The team’s leader Prof Richard Davies said he was “99 percent certain” that the drilling triggered the eruption. Private compensation claims are crawling through the Indonesian courts, but few of the poor victims can afford the legal fees.

Lapindo Brantas is owned by the family of welfare minister Aburizal Bakrie, listed last year as Indonesia’s richest man by Forbes magazine with a total fortune of about $9 billion. The minister and his family’s company have grown rich on the back of rising global commodity and energy prices, particularly for coal. Critics say the minister’s political connections have saved him from stronger government demands for compensation.

PT Bumi Resources, Indonesia’s largest mining company, owned by the Bakrie family, has seen its share price increase 400 per cent over the past year as global demand for coal has surged, according to GlobeAsia magazine.

But Yuniwati Teryana, a spokesman for Lapindo, claims the mud flow is a “natural” phenomenon. “Technical and legal facts have not shown that Lapindo is guilty,” he said.

Lapindo has refused compensation but offered what it calls “aid” to the victims, including food, rent and down-payments on houses. Many refugees have refused and demand new homes.

Nur Kholifah is one of hundreds who received about $1,500, about 20 per cent of what the company promised, she says. She immediately handed over a quarter to a legal team battling for compensation.

In Besuki, families live in makeshift housing and green military tents. Some have given up hope for compensation. Those who haven’t shun publicity for fear of retribution. “I’m afraid to say anything,” said a woman who gave only her family name, Amru. She says rain and floods have made the situation worse. “We had several floods. My baby was born after the second flood. We mark out time by floods.”
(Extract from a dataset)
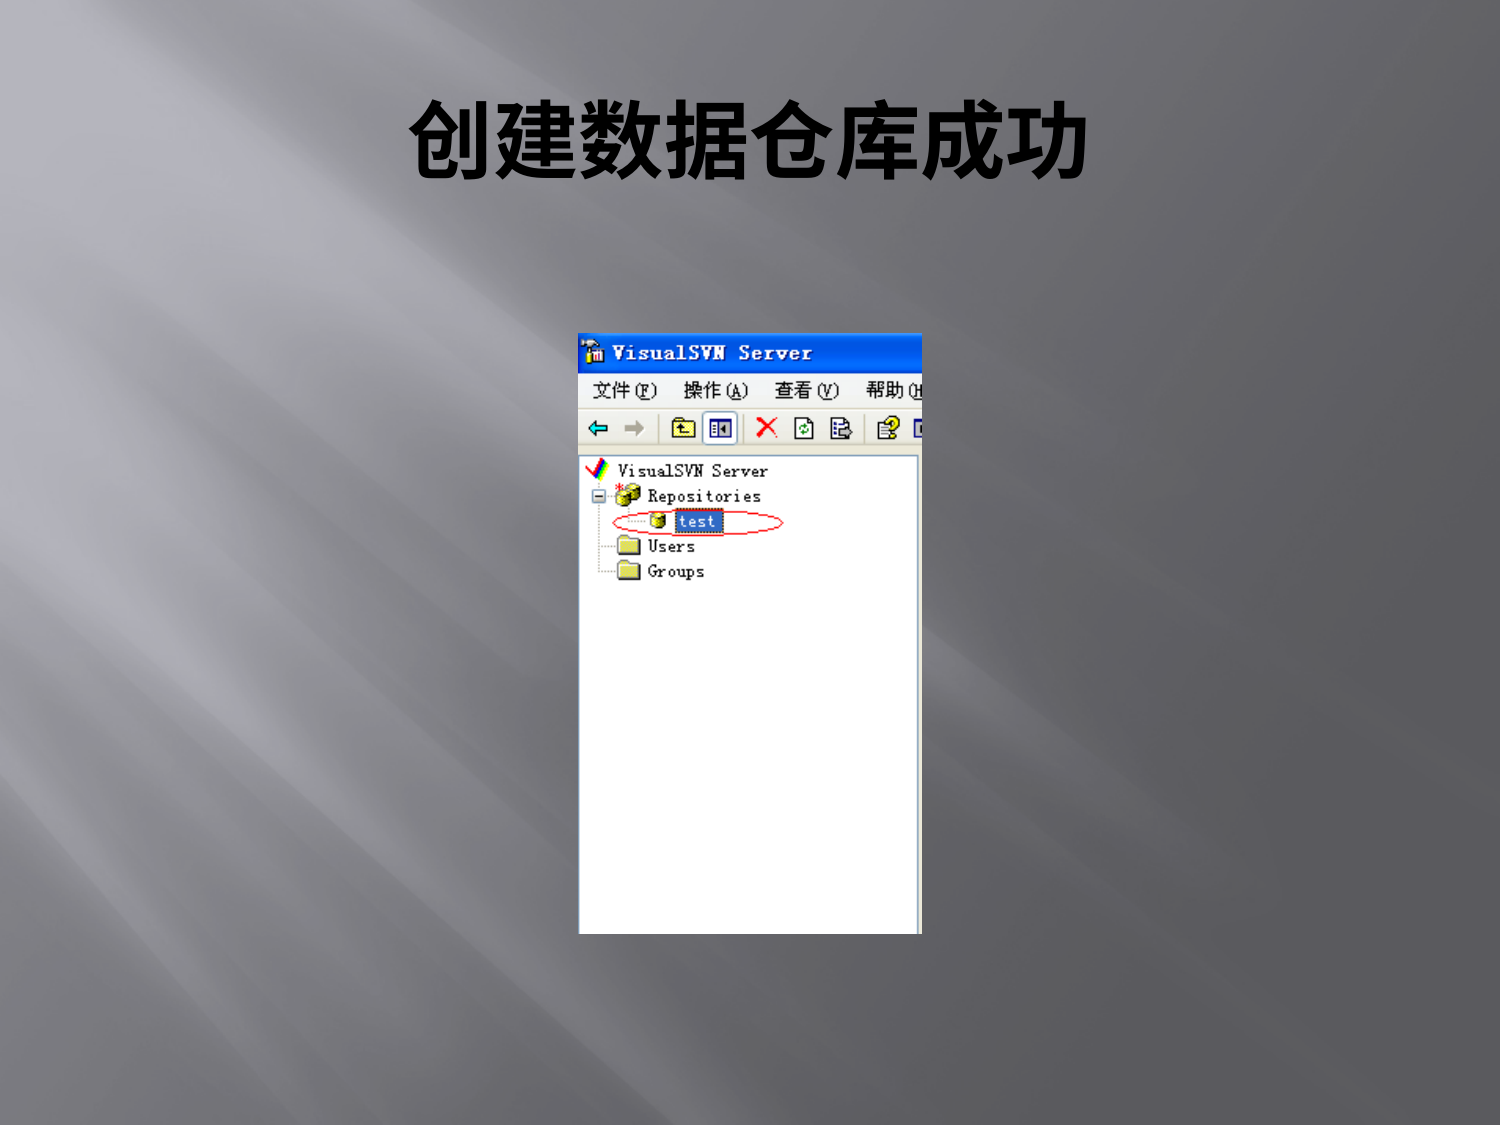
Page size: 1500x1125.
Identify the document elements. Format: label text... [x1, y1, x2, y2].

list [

On the outskirts of Reno Kenongo village, now completely uninhabitable, children play in the mud, which they say smells like rotten eggs. Some locals are taking their former homes apart, brick by brick, and selling the bricks at about $14 per 1,000.

“What can we do?” asks a villager called Mrs Lika “We have to survive somehow.”

Ms Ngateni laments: “There are no jobs and we are still waiting in vain for some aid or assistance. And now we are turned into beggars. We stop the cars and we beg: that’s how we have ended up.” She is refusing to leave the area, despite the miserable conditions. “If I leave it could be used as a reason not to pay me any compensation.”

The only motorway passing through Surabaya disappears beneath the mud, causing epic traffic jams. The main railroad line also had to be rerouted.

At night, moonlight illuminates the eerie landscape around the area: a dark heavy liquid choking the skeletons of houses and the dead trunks of trees.

Soldiers and government experts dispatched by Indonesian president Susilo Bambang Yudhoyono have failed to staunch the flow of mud. Engineers have tried to plug the volcano with concrete and giant rocks, then to cart the mud away in trucks before being overwhelmed by the sheer volume. Everyone lives in fear that one day the concrete dam holding back the mud will burst, and this entire area will disappear from the face of the earth. “There are no precedents for what we are attempting to do here,” one engineer told the German Der Spiegel magazine.

As the battle against the mud and Lapindo continues, the worst fears of those made homeless are coming true: complacency is setting in. “It used to be the only topic people were interested in discussing”, explains Dwiki Basuki, a lecturer at the local Surabaya Institute of Technology.

“But eventually people got bored. Nothing happened; almost no compensation was paid to the victims. The mud lake there is growing, but people have got used to it.”

In the latest maps for Surabaya, the area has even started to appear as a tourist trail. “Hot Mud Lake” is now listed alongside temples and other local sites of interest. The tourists and the curious are hounded by beggars who didn’t exist two years ago.